The result: over 18 million acres of farmland in Sindh remain uncultivated due to water shortages, with another 12 million acres at risk.

Beyond water, Sindh’s mineral wealth is also subject to exploitative extraction. The Thar Desert in Tharparkar district holds one of the world’s largest lignite coal reserves, estimated to be over 175 billion tons.

While touted as a solution to Pakistan’s energy crisis, the development of Thar coal has largely bypassed local communities. Foreign and federal stakeholders dominate the project, while residents face displacement, environmental degradation, and limited access to the economic benefits.

Similarly, districts like Thatta and Jamshoro are rich in limestone, marble, iron ore, and salt. These resources are extracted and transported out of the province with minimal reinvestment in local infrastructure or employment.

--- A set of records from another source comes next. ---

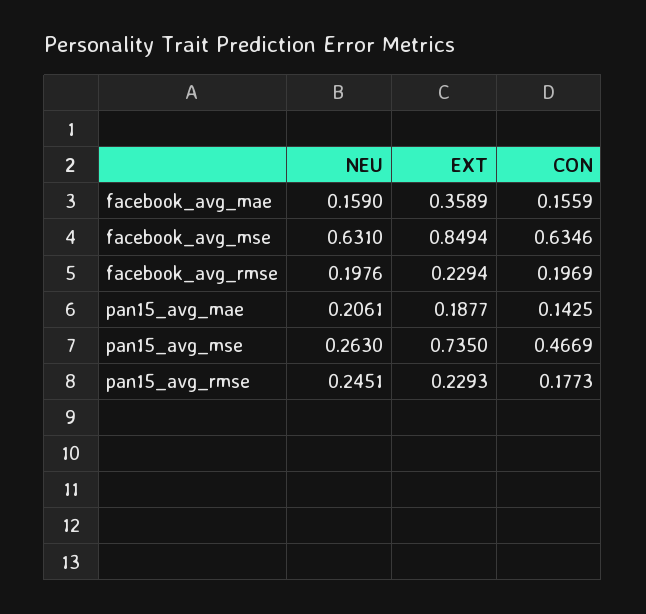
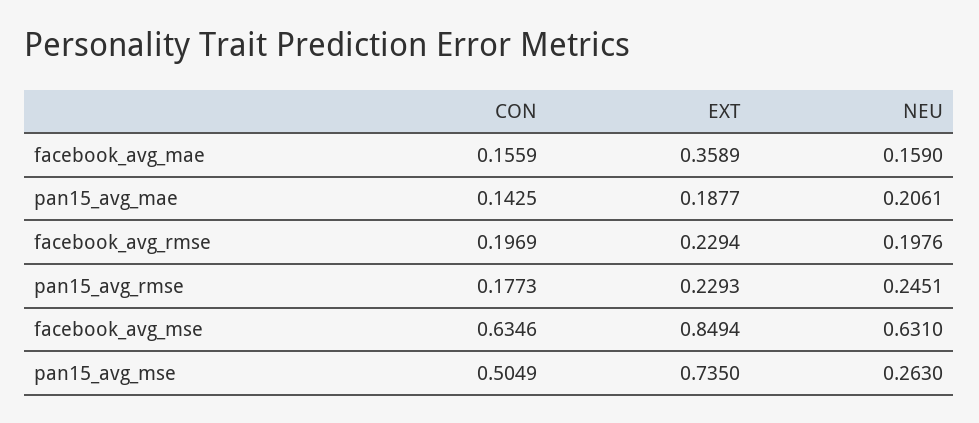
CON, pan15_avg_mse: 0.4669 -> 0.5049

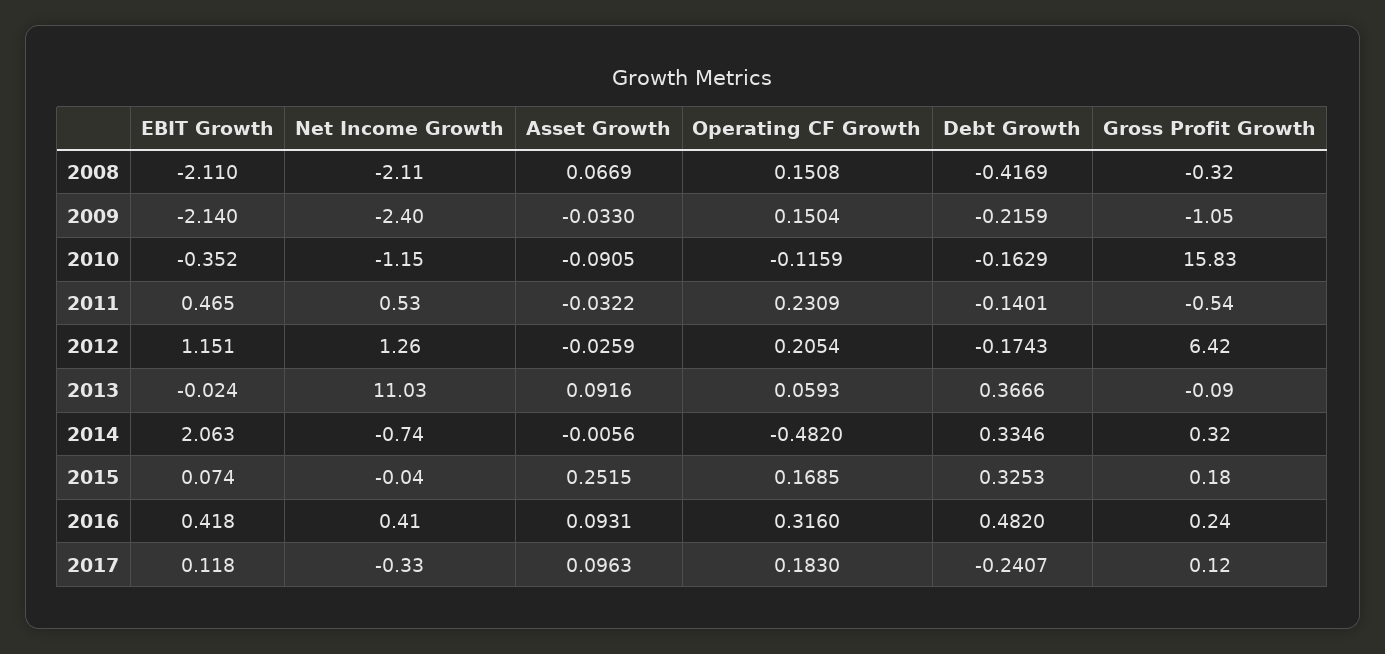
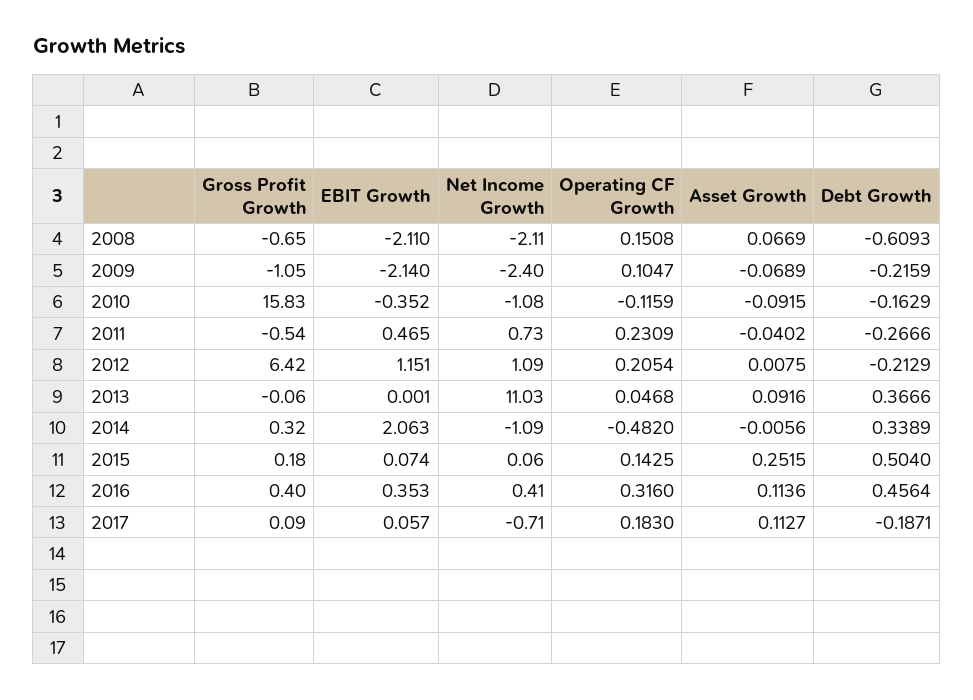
Debt Growth, 2008: -0.4169 -> -0.6093
Gross Profit Growth, 2008: -0.32 -> -0.65
Asset Growth, 2009: -0.033 -> -0.0689
Operating CF Growth, 2009: 0.1504 -> 0.1047
Net Income Growth, 2010: -1.15 -> -1.08
Asset Growth, 2010: -0.0905 -> -0.0915
Net Income Growth, 2011: 0.53 -> 0.73
Asset Growth, 2011: -0.0322 -> -0.0402
Debt Growth, 2011: -0.1401 -> -0.2666
Net Income Growth, 2012: 1.26 -> 1.09
Asset Growth, 2012: -0.0259 -> 0.0075
Debt Growth, 2012: -0.1743 -> -0.2129
EBIT Growth, 2013: -0.024 -> 0.001
Operating CF Growth, 2013: 0.0593 -> 0.0468
Gross Profit Growth, 2013: -0.09 -> -0.06
Net Income Growth, 2014: -0.74 -> -1.09
Debt Growth, 2014: 0.3346 -> 0.3389
Net Income Growth, 2015: -0.04 -> 0.06
Operating CF Growth, 2015: 0.1685 -> 0.1425
Debt Growth, 2015: 0.3253 -> 0.504
EBIT Growth, 2016: 0.418 -> 0.353
Asset Growth, 2016: 0.0931 -> 0.1136
Debt Growth, 2016: 0.482 -> 0.4564
Gross Profit Growth, 2016: 0.24 -> 0.4
EBIT Growth, 2017: 0.118 -> 0.057
Net Income Growth, 2017: -0.33 -> -0.71
Asset Growth, 2017: 0.0963 -> 0.1127
Debt Growth, 2017: -0.2407 -> -0.1871
Gross Profit Growth, 2017: 0.12 -> 0.09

The mining operations often lack transparency, and environmental regulations are weakly enforced, leading to deforestation, soil erosion, and water contamination.

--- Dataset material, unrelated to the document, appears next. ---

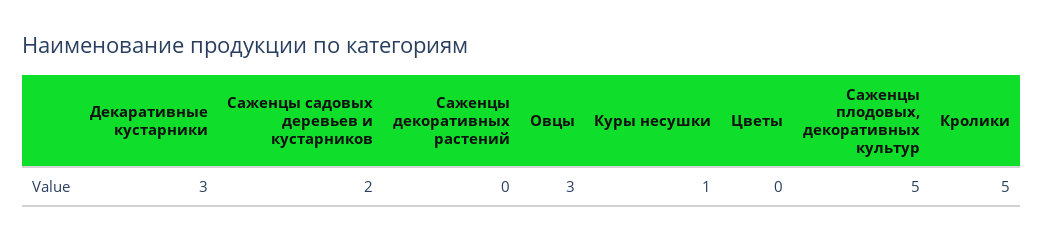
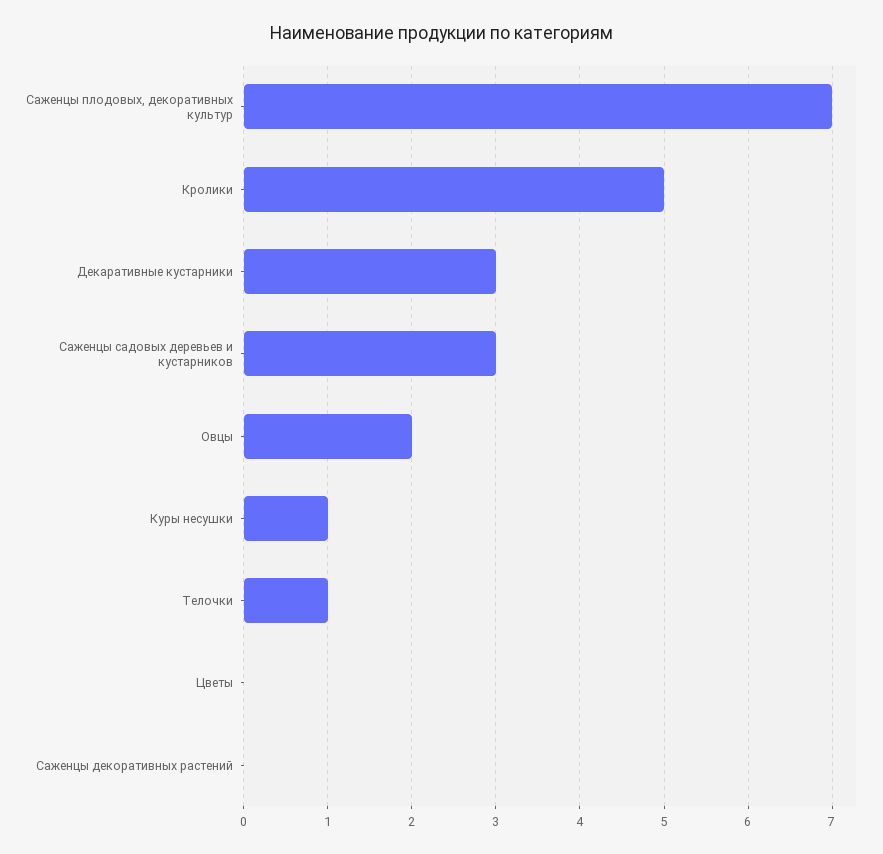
Саженцы садовых деревьев и кустарников: 2 -> 3
Овцы: 3 -> 2
Саженцы плодовых, декоративных культур: 5 -> 7
Телочки: none -> 1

The cumulative effect of these policies is a pattern of resource extraction that enriches federal and corporate interests while impoverishing the very regions that supply the wealth.

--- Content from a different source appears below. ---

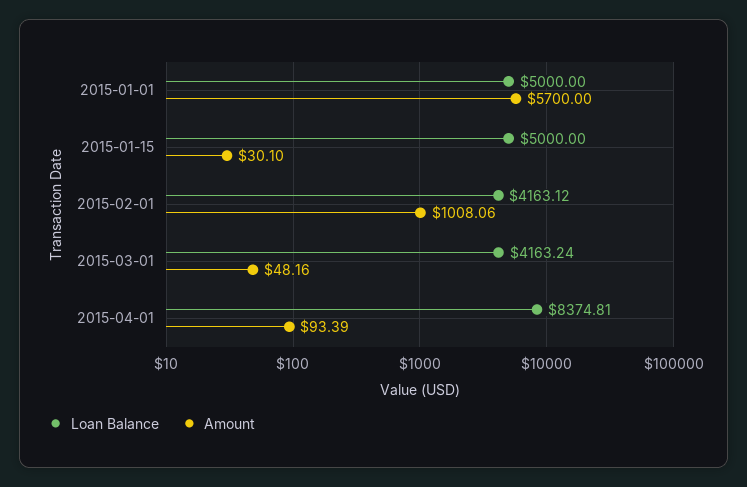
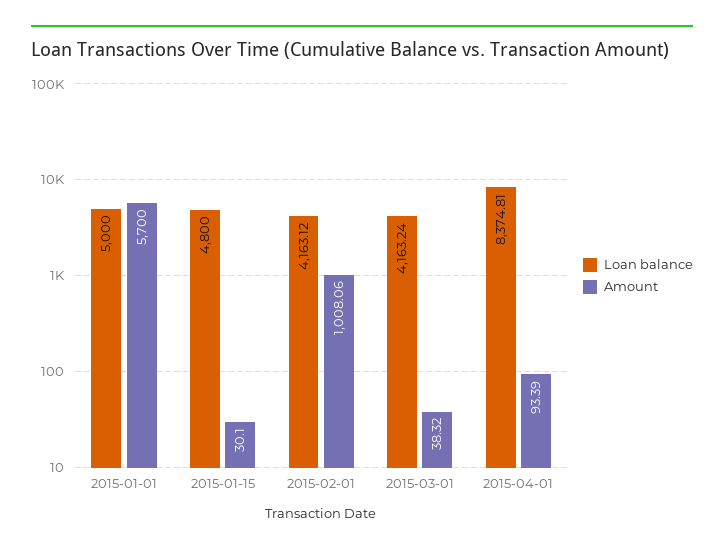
Loan Balance, 2015-01-15: 5000 -> 4800
Amount, 2015-03-01: 48.16 -> 38.32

Whether it’s water diverted to irrigate deserts or minerals mined without local benefit-sharing, Sindh’s experience reflects a broader crisis of federalism, a system where constitutional rights are routinely ignored in favor of centralized control.

Balochistan presents perhaps the most tragic case in Pakistan’s federal landscape. Despite being endowed with immense mineral wealth, including copper, gold, coal, and rare earth elements, it remains the country’s most impoverished and underdeveloped province.

The disconnect between resource abundance and local deprivation is not accidental; it is the result of decades of extractive policies that prioritize federal and foreign interests over provincial rights and community welfare.

The Reko Diq copper-gold project is emblematic of this imbalance. Located in Chagai district, Reko Diq holds one of the world’s largest undeveloped copper and gold deposits. Yet the project, now revived through a joint venture involving Barrick Gold and the federal government, has largely excluded Baloch stakeholders from meaningful participation.

While billions of dollars are projected in revenue, local communities remain sidelined, with little clarity on how, or if, they will benefit from employment, infrastructure, or environmental protections.

Beyond Reko Diq, coal mining in Balochistan offers another stark example. Districts such as Duki, Harnai, Shahrigh, and Sor Range are rich in coal reserves and serve as key hubs for Pakistan’s energy production.

However, mining operations in these areas are marred by unsafe working conditions, child labor, and frequent accidents. Miners often work without protective gear, and fatalities due to mine collapses are tragically common. Despite generating substantial revenue, these districts lack basic amenities like clean water, electricity, and healthcare.

The Saindak copper-gold project, developed with Chinese investment, further illustrates the pattern of external exploitation. While the project has been operational for years, its benefits have largely bypassed the local population. Revenues are funneled to Islamabad and foreign partners, while Baloch communities continue to suffer from unemployment, displacement, and environmental degradation.

This extractive model has fueled deep resentment and insurgency. Many Baloch view these projects not as development initiatives but as instruments of plunder. The lack of transparency, absence of local consultation, and failure to share benefits have entrenched a sense of alienation and injustice.

Armed groups like the Baloch Liberation Army have emerged in response, targeting infrastructure and foreign personnel involved in resource extraction.

Pakistan’s federal government continues to tighten its grip on provincial resources, undermining the very principles of federalism enshrined in the Constitution. From KP’s mineral wealth to Sindh’s water rights and Balochistan’s vast deposits of copper and coal, the story is the same: extraction without empowerment, development without inclusion.

This centralized model of governance has not only stifled provincial autonomy but also deepened regional disparities and fueled unrest, perpetuating a cycle of alienation, instability, and squandered potential.